Reflecting on the years behind the Iron Curtain, I can state that I would not radically change anything in my scientific or personal life. As a scientist, I would not have been able to influence, much less change, the political situation from behind the walls of INEOS, where I have now worked for 55 years. During the first half of that period, the Institute belonged to the Academy of Sciences of the USSR; thereafter, it belonged to the Russian Academy of Sciences. It is impossible not to notice the difference between the attention paid to basic science in former times, and the “permission to earn money by ourselves” that we have gained since we’ve become “open to the world.”

There is and never was sufficient research money. But we used to have a stable budget; nowadays, our state has reduced basic financial support dramatically. A large portion of the funding available is now being distributed via various foundations, but the evaluation of proposals is far from fair. As a result, the funding success of research groups often has little to do with their scientific productivity. More regrettable still, we are overloaded with writing endless plans, evaluations and reports, so that I no longer find it enjoyable to be Department Head. And there are no younger scientists to replace me; of the many PhD students whose work I had the pleasure of initiating and supervising, not one can afford to continue a scientific career at INEOS. 
I joined the Communist party of the USSR rather late, when Brezhnev announced “collective leadership” in the party. My party membership has not damaged my reputation at INEOS, demonstrated by the fact that, when permitted to elect a new director, our staff nominated me three times for the position (though it was never approved by ‘democratic’ academy chiefs).

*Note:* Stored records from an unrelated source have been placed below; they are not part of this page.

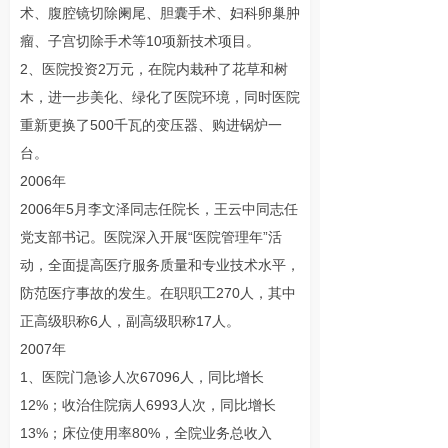
术、腹腔镜切除阑尾、胆囊手术、妇科卵巢肿
瘤、子宫切除手术等10项新技术项目。
2、医院投资2万元，在院内栽种了花草和树
木，进一步美化、绿化了医院环境，同时医院
重新更换了500千瓦的变压器、购进锅炉一
台。
2006年
2006年5月李文泽同志任院长，王云中同志任
党支部书记。医院深入开展“医院管理年”活
动，全面提高医疗服务质量和专业技术水平，
防范医疗事故的发生。在职职工270人，其中
正高级职称6人，副高级职称17人。
2007年
1、医院门急诊人次67096人，同比增长
12%；收治住院病人6993人次，同比增长
13%；床位使用率80%，全院业务总收入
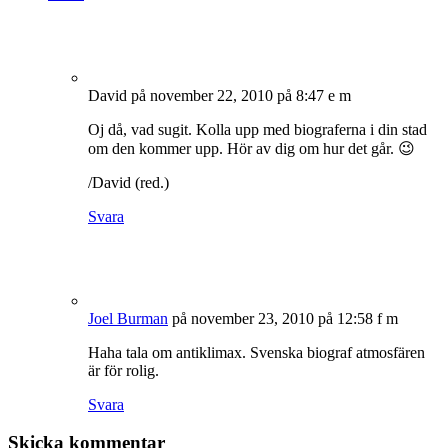
David
på november 22, 2010 på 8:47 e m
Oj då, vad sugit. Kolla upp med biograferna i din stad
om den kommer upp. Hör av dig om hur det går. 😉
/David (red.)
Svara
Joel Burman
på november 23, 2010 på 12:58 f m
Haha tala om antiklimax. Svenska biograf atmosfären
är för rolig.
Svara
Skicka kommentar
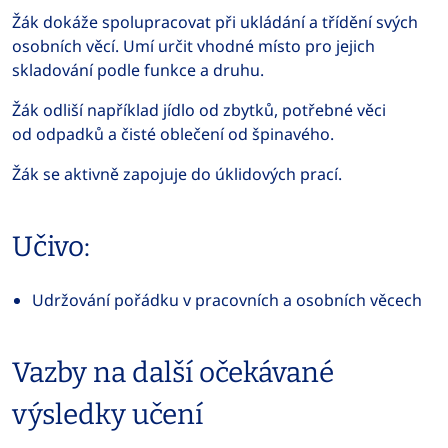
Žák dokáže spolupracovat při ukládání a třídění svých
osobních věcí. Umí určit vhodné místo pro jejich
skladování podle funkce a druhu.
Žák odliší například jídlo od zbytků, potřebné věci
od odpadků a čisté oblečení od špinavého.
Žák se aktivně zapojuje do úklidových prací.
Učivo:
Udržování pořádku v pracovních a osobních věcech
Vazby na další očekávané
výsledky učení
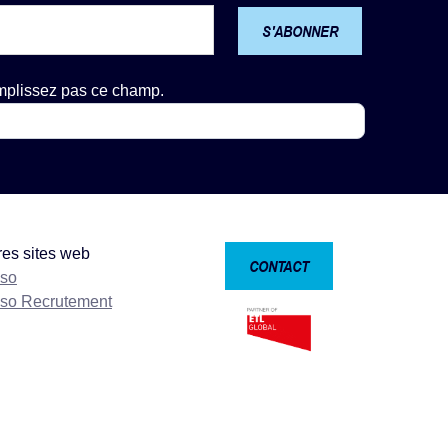
S'ABONNER
emplissez pas ce champ.
res sites web
CONTACT
nso
nso Recrutement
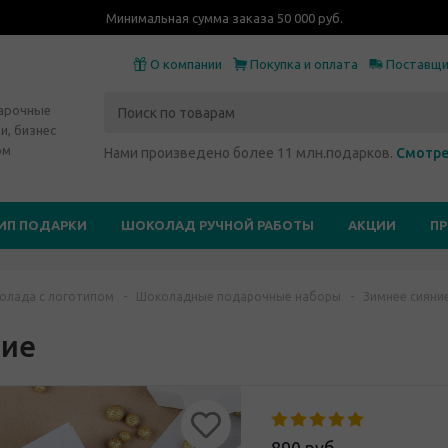
Минимальная сумма заказа 50 000 руб.
О компании
Покупка и оплата
Поставщ
дарочные
и, бизнес
ом
Нами произведено более 11 млн.подарков.
Смотре
ИП ПОДАРКИ
ШОКОЛАД РУЧНОЙ РАБОТЫ
АКЦИИ
П
олада с логотипом
-
Шоколадные подарочные наборы
-
Зимнее сияни
ние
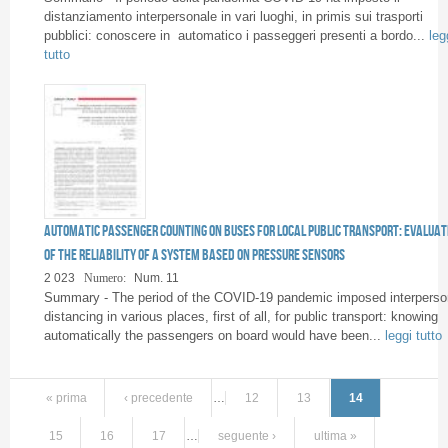
distanziamento interpersonale in vari luoghi, in primis sui trasporti
pubblici: conoscere in automatico i passeggeri presenti a bordo...
leg
tutto
Automatic passenger counting on buses for local public transport: evaluat
of the reliability of a system based on pressure sensors
2 023
Numero:
Num. 11
Summary - The period of the COVID-19 pandemic imposed interperso
distancing in various places, first of all, for public transport: knowing
automatically the passengers on board would have been...
leggi tutto
« prima
‹ precedente
…
12
13
14
15
16
17
…
seguente ›
ultima »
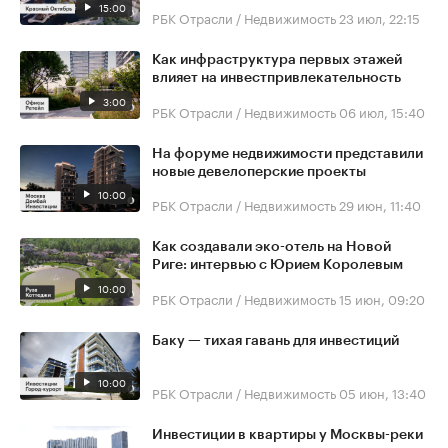
15:00
РБК Отрасли / Недвижимость
23 июл, 22:15
Как инфраструктура первых этажей
влияет на инвестпривлекательность
3:00
РБК Отрасли / Недвижимость
06 июл, 15:40
На форуме недвижимости представили
новые девелоперские проекты
10:00
РБК Отрасли / Недвижимость
29 июн, 11:40
Как создавали эко-отель на Новой
Риге: интервью с Юрием Королевым
10:00
РБК Отрасли / Недвижимость
15 июн, 09:20
Баку — тихая гавань для инвестиций
10:00
РБК Отрасли / Недвижимость
05 июн, 13:40
Инвестиции в квартиры у Москвы-реки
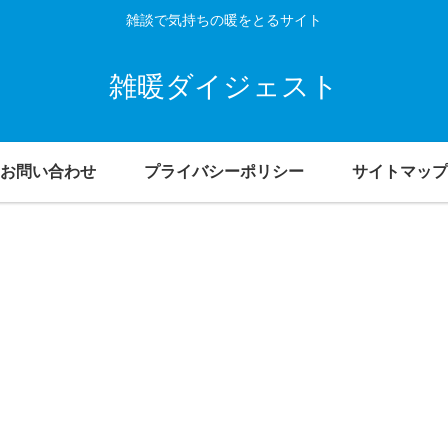
雑談で気持ちの暖をとるサイト
雑暖ダイジェスト
お問い合わせ
プライバシーポリシー
サイトマップ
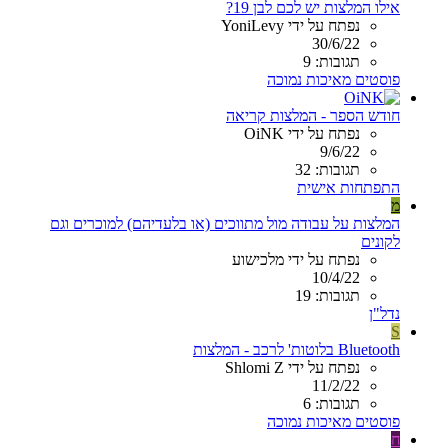
אילו המלצות יש לכם לבן 19?
נפתח על ידי YoniLevy
30/6/22
תגובות: 9
פוסטים מאיכות נמוכה
חודש הספר - המלצות קריאה
נפתח על ידי OiNK
9/6/22
תגובות: 32
התפתחות אישית
מ
המלצות על עבודה מול מתווכים (או בלעדיהם) למוכרים וגם
לקונים
נפתח על ידי מלכישוע
10/4/22
תגובות: 19
נדל"ן
S
Bluetooth בלוטות' לרכב - המלצות
נפתח על ידי Shlomi Z
11/2/22
תגובות: 6
פוסטים מאיכות נמוכה
ח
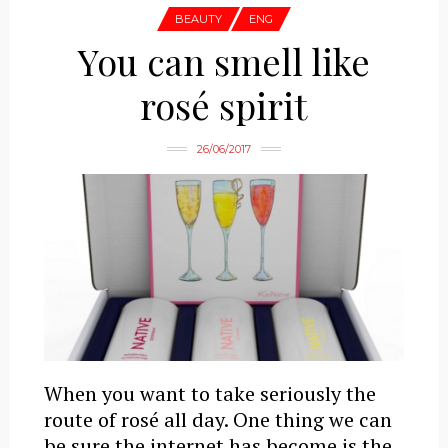
BEAUTY
ENG
You can smell like
rosé spirit
26/06/2017
When you want to take seriously the
route of rosé all day. One thing we can
be sure the internet has become is the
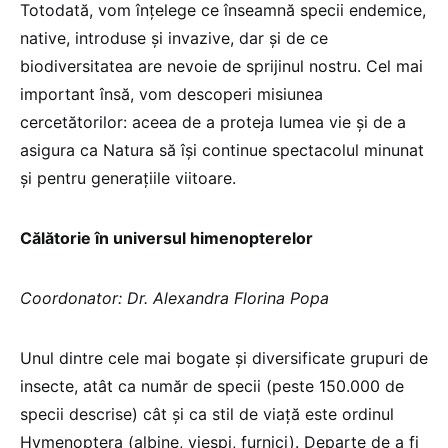
Totodată, vom înțelege ce înseamnă specii endemice,
native, introduse și invazive, dar și de ce
biodiversitatea are nevoie de sprijinul nostru. Cel mai
important însă, vom descoperi misiunea
cercetătorilor: aceea de a proteja lumea vie și de a
asigura ca Natura să își continue spectacolul minunat
și pentru generațiile viitoare.
Călătorie în universul himenopterelor
Coordonator: Dr. Alexandra Florina Popa
Unul dintre cele mai bogate şi diversificate grupuri de
insecte, atât ca număr de specii (peste 150.000 de
specii descrise) cât şi ca stil de viaţă este ordinul
Hymenoptera (albine, viespi, furnici). Departe de a fi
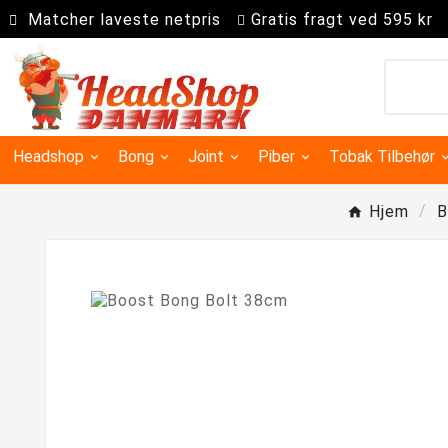
Matcher laveste netpris
Gratis fragt ved 595 kr
Headshop
Bong
Joint
Piber
Tobak Tilbehør
Hjem
B
Kingsize slim joint papir
Super kingsize filter tips
Precooler Og Askefanger
Dugout & One Hit Piber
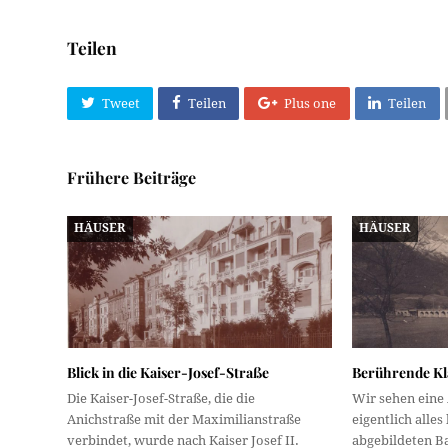
Teilen
Tweet
Teilen
Plus one
Teilen
Frühere Beiträge
HÄUSER
HÄUSER
Blick in die Kaiser-Josef-Straße
Berührende Kl
Die Kaiser-Josef-Straße, die die
Wir sehen eine
Anichstraße mit der Maximilianstraße
eigentlich alles 
verbindet, wurde nach Kaiser Josef II.
abgebildeten B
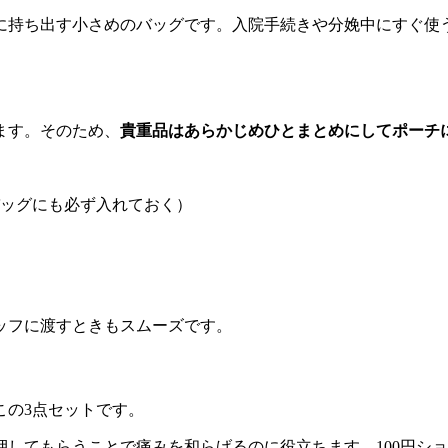
に持ち出す小さめのバッグです。入院手続きや分娩中にすぐ使
ます。そのため、
貴重品はあらかじめひとまとめにしてポーチ
ッグにも必ず入れておく）
ッフに渡すときもスムーズです。
この3点セットです。
押してもらうことで痛みを和らげるのに役立ちます。100円シ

Before the fall of the Iron Curtain, I was twice elected to the position of first bureau secretary of INEOS, something that allowed me to participate in all the important decisions in the life of the institute, in close cooperation with the director of the institute (Nesmeyanov) and the chairman of the local trade union. After 1989, this ‘totalitarian’ tradition was abolished, and our staff appear to be helpless to oppose the dictates of appointed bureaucrats.

Looking back over my life, I realize it has been full of activity and interesting events – irrespective of the Iron Curtain. Though traveling much less in later years (mostly because of the lack of financial support from the Russian Academy of Sciences, but also difficulties in obtaining a Schengen visa), I have enjoyed an active and often successful career at INEOS – as well as the respect of my colleagues and the love of my nearest and dearest who, thank God, stayed in the homeland with me.

Vadim Davankov is Professor and Head of the Laboratory for Stereochemistry of Sorption Processes, Nesmeyanov-Institute of Organoelement Compounds, Russian Academy of Sciences, Moscow. He was born on November 20, 1937 in Moscow, and followed in the footsteps of his parents by studying at the Mendeleev Higher School for Chemical Technology. He later graduated from the Technische Hochschule Dresden, and there, despite the recommendations of USSR Embassy officials, married a Greek woman, Evtichia. He joined the Nesmeyanov-Institute in Moscow as a technician in 1962, gained a PhD and DrSc, and became a full professor in 1980. He is the proud recipient of numerous awards, including the State Award of Russia (1996), Distinguished Scientist of Russia (2005), Kargin Award in Polymer Chemistry (2017), Chirality Gold Medal (1999), Martin Gold Medal (2005), Molecular Chirality International Award (2010), M. Tswett & W. Nernst Separation Science EU Award (2010). He has two sons, six grandchildren and one great-grandchild.